If proliferation concerns do not persuade other countries to eschew reprocessing, however, those countries may respond to factual data about the financial burden of reprocessing, in comparison to once-through use and storage of nuclear fuel.
Differences in construction, fuel, borrowing, and operation and maintenance pricing make the actual costs of different fuel cycles in each country very difficult to calculate for policy makers who are not also nuclear scientists. Often, the overall cost of a particular approach to nuclear power generation can be nearly impossible to evaluate, because vendors of nuclear technology consider some of the information required for such an evaluation to be proprietary. Furthermore, pricing and cost calculations may change dramatically over time in the dynamic global nuclear power industry. It can be challenging even for well-meaning governments to project and discuss the costs of nuclear power in a transparent and meaningful way. The Nuclear Fuel Cycle Cost Calculator addresses this problem.

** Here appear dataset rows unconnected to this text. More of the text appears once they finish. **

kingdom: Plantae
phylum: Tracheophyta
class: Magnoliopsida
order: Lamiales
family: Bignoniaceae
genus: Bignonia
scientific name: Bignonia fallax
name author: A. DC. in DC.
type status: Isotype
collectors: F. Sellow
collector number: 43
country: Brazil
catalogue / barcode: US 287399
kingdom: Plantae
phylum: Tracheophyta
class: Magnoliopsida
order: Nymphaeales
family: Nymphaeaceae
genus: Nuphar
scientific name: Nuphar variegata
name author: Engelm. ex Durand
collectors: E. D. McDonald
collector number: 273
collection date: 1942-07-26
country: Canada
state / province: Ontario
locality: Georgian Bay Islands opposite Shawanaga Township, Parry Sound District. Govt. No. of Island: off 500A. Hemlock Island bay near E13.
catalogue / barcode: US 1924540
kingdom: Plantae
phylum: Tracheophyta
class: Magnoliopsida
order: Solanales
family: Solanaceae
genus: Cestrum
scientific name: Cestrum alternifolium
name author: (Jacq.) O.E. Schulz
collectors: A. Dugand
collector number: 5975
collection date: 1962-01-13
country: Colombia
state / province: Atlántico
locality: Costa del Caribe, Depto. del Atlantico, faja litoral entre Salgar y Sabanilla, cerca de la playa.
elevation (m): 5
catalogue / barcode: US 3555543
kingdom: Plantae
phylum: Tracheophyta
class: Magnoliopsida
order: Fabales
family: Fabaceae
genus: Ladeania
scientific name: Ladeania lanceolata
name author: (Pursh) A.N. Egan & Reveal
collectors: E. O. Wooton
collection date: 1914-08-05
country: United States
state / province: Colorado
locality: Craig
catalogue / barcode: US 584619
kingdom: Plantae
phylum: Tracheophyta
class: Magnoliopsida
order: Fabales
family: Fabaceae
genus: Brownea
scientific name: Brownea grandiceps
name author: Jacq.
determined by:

The Nuclear Fuel Cycle Cost Calculator is based on an economic model developed by University of Chicago professor (and Bulletin Science and Security Board member) Robert Rosner, with assistance from former colleagues at Argonne National Laboratory. Rosner partnered with two University of Chicago research assistants, Sam Olofin and Jeremy Klavans, to translate his initial model, optimizing its computer code so it could instantaneously display results over the Web. Experts from Princeton University's Program on Science and Global Security provided feedback on these efforts, and Bulletin staff helped Rosner's team work through several different iterations of the cost calculator, aiming to make it accessible and valuable to nuclear power experts, to governmental leaders, to advocates involved in nuclear power decisions, and to ordinary citizens. The project was supported by significant funding from the MacArthur Foundation.
In coming weeks and months, nuclear power experts from around the world will be invited to give their assessments of the Nuclear Fuel Cycle Cost Calculator. Those comments will be published below this introduction and will inform the Bulletin's efforts to improve this interactive tool over time.